## EXERCISE OBJECTIVE:
Reproduce, word for word, the lines in the entries below that run from the line containing "DEĞİŞİME LİDERLİK EDEN KADIN: FİLİZ" through the line containing "26 Ocak 2022", including both of those lines.
- - - - - - -
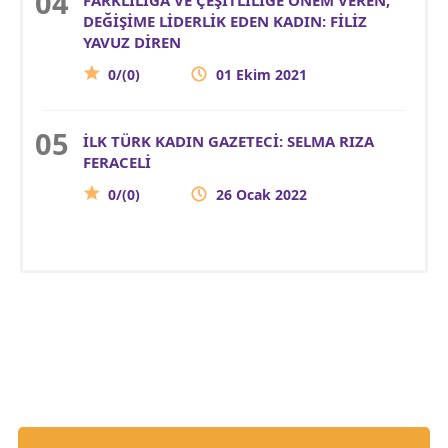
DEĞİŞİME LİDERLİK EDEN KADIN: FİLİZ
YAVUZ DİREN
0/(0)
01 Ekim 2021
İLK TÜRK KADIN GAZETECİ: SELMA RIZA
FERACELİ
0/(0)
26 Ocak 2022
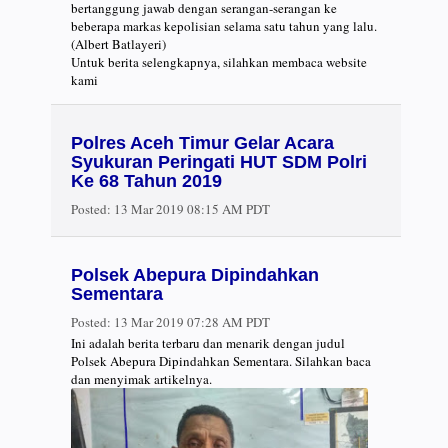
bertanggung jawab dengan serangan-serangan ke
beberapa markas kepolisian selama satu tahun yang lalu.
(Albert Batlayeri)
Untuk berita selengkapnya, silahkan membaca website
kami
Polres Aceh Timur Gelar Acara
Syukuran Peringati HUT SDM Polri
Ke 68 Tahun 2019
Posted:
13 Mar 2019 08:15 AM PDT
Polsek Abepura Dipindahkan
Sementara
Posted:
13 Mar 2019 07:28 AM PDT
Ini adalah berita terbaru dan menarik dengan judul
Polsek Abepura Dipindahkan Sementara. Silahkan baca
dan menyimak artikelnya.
- - - - - - -
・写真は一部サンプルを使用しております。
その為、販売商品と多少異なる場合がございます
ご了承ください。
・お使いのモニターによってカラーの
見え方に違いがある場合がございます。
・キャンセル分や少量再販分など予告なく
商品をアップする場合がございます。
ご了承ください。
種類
- - - - - - -
## WORKED SOLUTION:
DEĞİŞİME LİDERLİK EDEN KADIN: FİLİZ
YAVUZ DİREN
0/(0)
01 Ekim 2021
İLK TÜRK KADIN GAZETECİ: SELMA RIZA
FERACELİ
0/(0)
26 Ocak 2022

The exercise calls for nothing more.